Issuance of new shares has also been employed by a number of Chinese financial institutions. Citic Securities, China’s largest brokerage,recently completed a HK$13.2 billion ($1.7 billion) share issuance in Hong Kong. Although the shares sold at the low end of the potential price range, the issuance provided the brokerage with a solid infusion of outside capital otherwise unavailable. China Everbright Bank, in an effort to satisfy capital requirements, recently received approval to hold a $7 billion IPO in Hong Kong. However, the issuance was delayed indefinitely after the desired share price was found unattainable. Overall, Chinese enterprises have seen a slowdown in IPO interest given tepid external demand. Thus, the strategy will probably have limited efficacy.

Capital infusions and mergers have also been favored solutions, as banks have sought to alleviate pressure from NPL’s. The aforementioned Pudong Development Bank was recently the recipient of China Mobile’s patronage. With some $51 billion in cash, the world’s largest mobile operator is capable of acting strategically. Last year, it acquired a 20 percent stake in Pudong Development Bank, providing the lender with a much needed infusion of capital, sans an increased debt burden. For smaller lenders, mergers and acquisitions have been the preferred method for mitigating excessive debt burdens. Both the Bank of Hangzhou and the Bank of Nanjing have made acquisitions of smaller and weaker rivals in recent months. For many smaller local lenders, such infusions have been essential in navigating the peril of NPL’s from local government financing vehicles (LGFV’s).

Although the transition away from the debt-fueled investment model should be the subject of approbation, the new strategies applied banks are not without risk. As the Wall Street Journal reported, the dim sum bonds are subject to global market vagaries. Any sellout related to the European debt turmoil could result in dramatically increased borrowing costs for Chinese enterprises. As Gensheng Shen has argued, the information asymmetry that exists with Chinese enterprises, many of which are a legacy of the planned economy, will continue to be a deterrent for outside investors. Although many foreign financial institutions have taken strategic stakes in Chinese banks, the banks continue to serve some policy functions. Nonetheless, the recent policy changes by the PboC and CBRC are clearly steps in the right direction.

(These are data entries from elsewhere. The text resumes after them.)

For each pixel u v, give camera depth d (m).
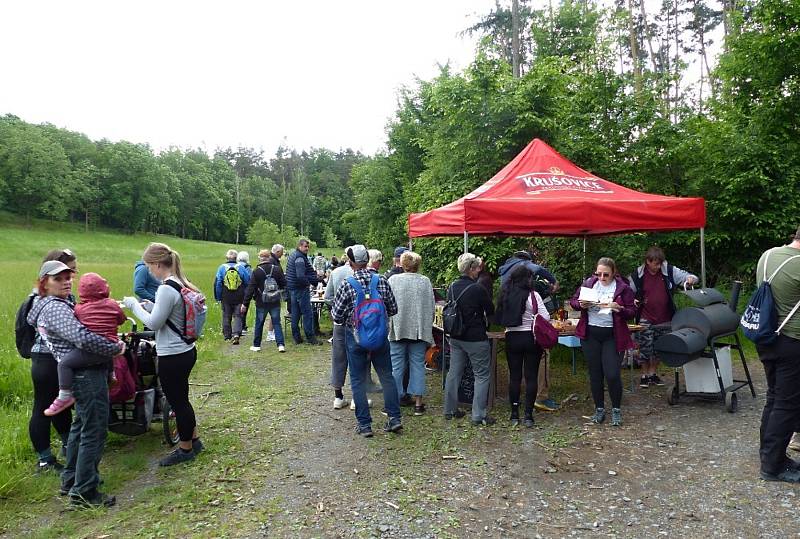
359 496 3.73
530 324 4.97
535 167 6.89
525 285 4.99
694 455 4.33
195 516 3.48
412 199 14.41
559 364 7.80
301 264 9.39
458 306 5.06
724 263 10.51
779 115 9.94
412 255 5.55
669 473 4.01
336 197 91.94
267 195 103.88
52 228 78.50
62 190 78.75
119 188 84.19
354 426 5.21
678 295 9.66
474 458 4.38
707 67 24.08
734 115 10.70
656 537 3.13
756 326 3.76
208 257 61.53
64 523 3.41
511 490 3.79
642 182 10.78
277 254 9.24
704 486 3.77
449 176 11.35
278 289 8.90
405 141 23.06
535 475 4.03
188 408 4.26
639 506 3.51
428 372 7.31
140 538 3.22
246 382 6.90
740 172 9.67
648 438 4.74
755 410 5.43
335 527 3.31
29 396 5.90
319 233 87.81
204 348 8.73
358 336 4.71
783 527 3.19
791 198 9.51
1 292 14.91
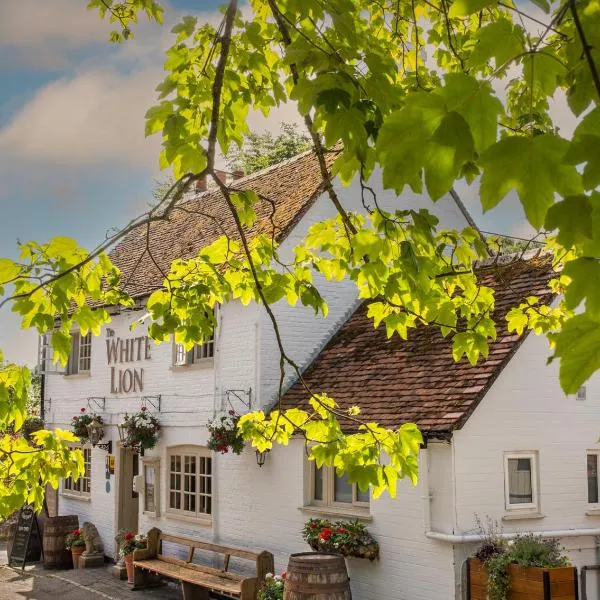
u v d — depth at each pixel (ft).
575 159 5.99
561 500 36.86
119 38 24.66
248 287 21.44
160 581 50.65
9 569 57.47
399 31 23.59
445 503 34.47
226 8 15.93
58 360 16.37
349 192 50.26
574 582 30.73
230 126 17.85
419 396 37.58
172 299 20.99
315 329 48.70
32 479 21.48
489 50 7.58
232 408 47.96
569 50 8.60
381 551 37.17
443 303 19.79
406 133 6.69
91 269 16.83
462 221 54.39
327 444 18.95
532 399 36.86
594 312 6.17
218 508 48.37
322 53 12.41
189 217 64.28
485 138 6.73
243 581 39.96
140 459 55.72
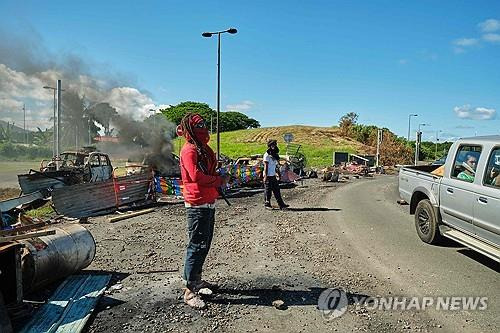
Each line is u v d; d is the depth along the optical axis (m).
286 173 21.98
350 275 6.07
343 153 41.47
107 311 4.71
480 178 6.36
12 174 25.19
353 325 4.43
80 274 5.92
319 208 12.78
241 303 4.97
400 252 7.41
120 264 6.48
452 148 7.39
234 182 18.08
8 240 4.36
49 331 4.11
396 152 50.44
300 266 6.49
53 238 5.36
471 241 6.48
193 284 4.89
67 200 10.65
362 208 12.91
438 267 6.49
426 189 8.05
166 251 7.32
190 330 4.27
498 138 6.45
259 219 10.73
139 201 12.89
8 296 4.54
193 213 4.79
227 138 66.31
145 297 5.12
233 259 6.84
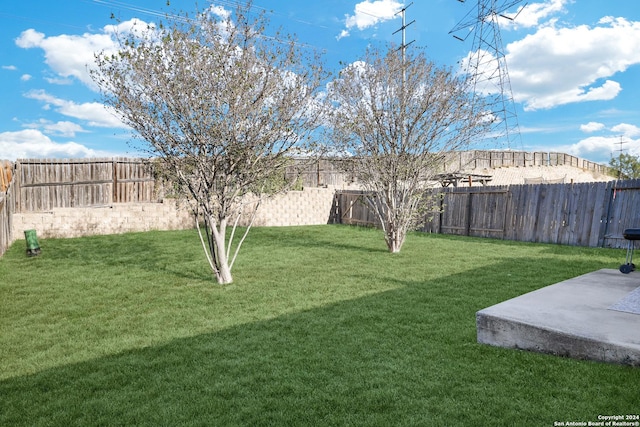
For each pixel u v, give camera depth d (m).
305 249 8.98
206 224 5.74
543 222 10.45
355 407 2.23
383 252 8.53
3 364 2.98
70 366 2.91
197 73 5.16
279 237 11.31
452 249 8.98
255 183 5.92
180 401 2.35
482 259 7.50
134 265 7.12
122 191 13.04
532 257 7.72
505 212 11.30
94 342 3.42
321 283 5.57
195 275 6.27
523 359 2.85
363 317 3.96
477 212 12.07
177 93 5.14
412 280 5.68
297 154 6.14
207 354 3.08
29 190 11.64
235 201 5.87
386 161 8.48
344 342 3.28
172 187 5.91
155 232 12.16
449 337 3.36
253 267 6.84
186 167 5.52
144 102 5.26
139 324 3.90
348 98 8.74
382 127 8.43
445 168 10.09
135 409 2.27
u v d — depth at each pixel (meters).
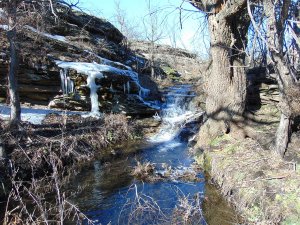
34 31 13.82
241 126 9.16
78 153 9.84
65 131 10.89
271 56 6.43
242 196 6.16
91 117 13.05
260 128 8.97
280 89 6.81
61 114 12.70
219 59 9.30
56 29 16.98
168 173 8.55
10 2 8.72
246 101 9.73
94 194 7.39
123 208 6.58
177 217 5.93
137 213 6.05
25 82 13.04
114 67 16.47
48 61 13.44
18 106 9.45
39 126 10.88
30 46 13.27
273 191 5.79
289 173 6.16
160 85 22.03
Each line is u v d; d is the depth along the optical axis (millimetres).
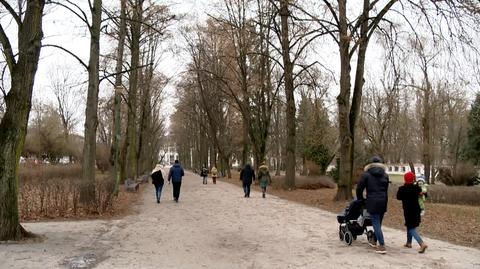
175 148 139375
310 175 40719
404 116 49719
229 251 9453
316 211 17391
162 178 21156
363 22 19594
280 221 14352
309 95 30156
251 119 38844
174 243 10320
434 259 8648
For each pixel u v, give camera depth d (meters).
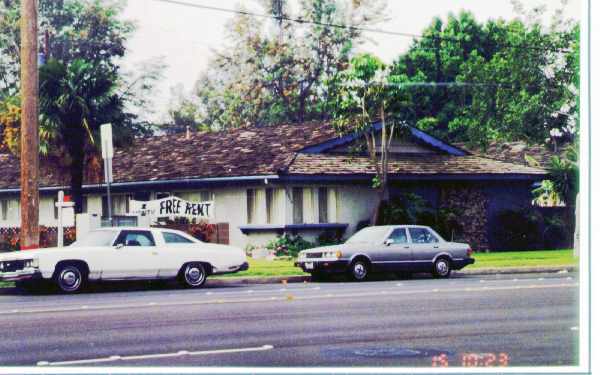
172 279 22.91
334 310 16.95
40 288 22.89
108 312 16.77
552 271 29.03
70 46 60.56
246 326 14.77
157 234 22.88
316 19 61.75
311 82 62.00
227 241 34.78
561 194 39.38
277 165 33.22
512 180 38.38
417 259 25.94
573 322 15.21
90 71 32.28
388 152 36.16
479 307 17.39
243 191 34.56
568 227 39.16
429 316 16.05
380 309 17.11
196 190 36.44
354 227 34.94
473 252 37.03
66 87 31.58
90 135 31.81
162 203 32.94
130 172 38.78
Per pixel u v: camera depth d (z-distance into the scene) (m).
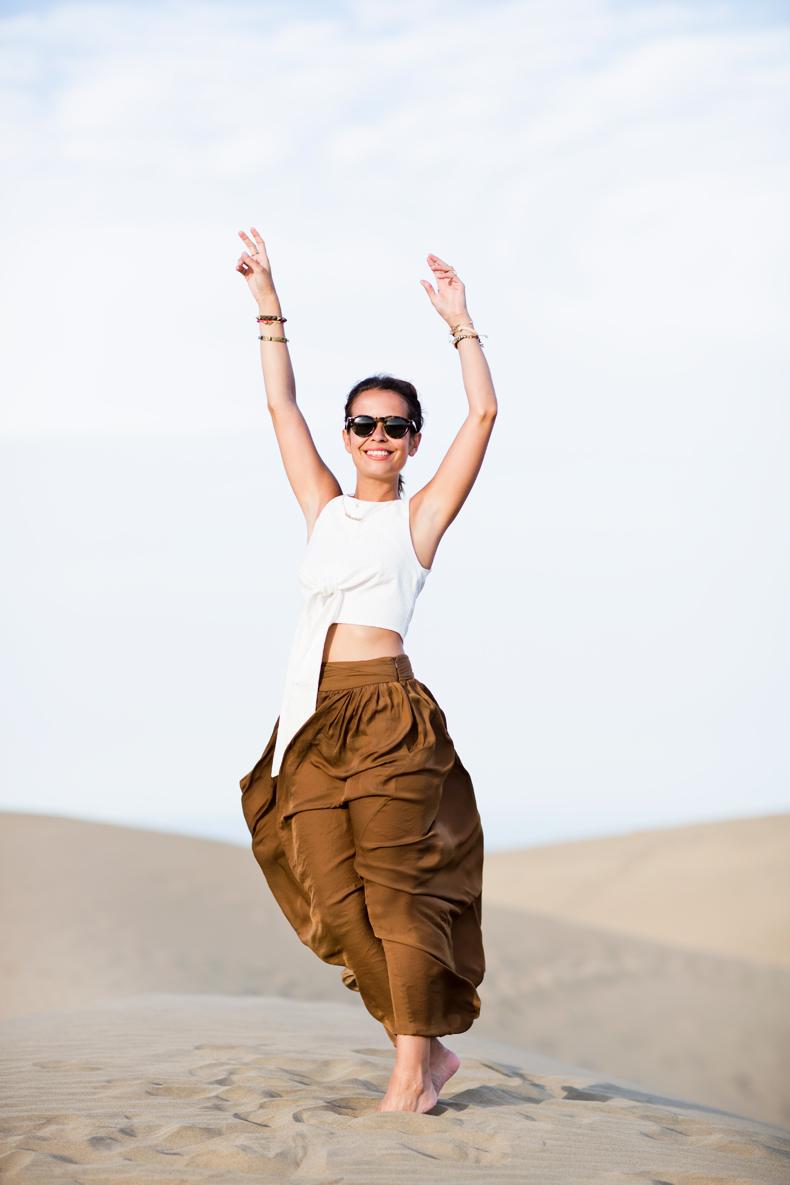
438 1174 3.21
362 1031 6.75
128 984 12.67
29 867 17.52
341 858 3.94
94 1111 3.86
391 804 3.85
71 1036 5.81
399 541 4.05
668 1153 3.67
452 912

As Michael Pettis has argued vociferously, China will need to transition from investment and export-led growth to a more sustainable consumption-based path. Paramount in making this transition will be reducing excessive debt-fueled investment from state-owned enterprises. Increased capital requirements, reduced lending quotas, and higher rates paid to depositors will greatly facilitate the process. Perhaps inadvertently, this will also accelerate the internationalization of the Renminbi, as the recent RMB-denominated bond issuances in Hong Kong have evidenced. This should serve to mitigate the much-maligned global imbalances that have proliferated in recent years. Although numerous problems will continue to exist for China’s banks, including weak corporate governance and lax lending practices, the recent developments should be quite auspicious.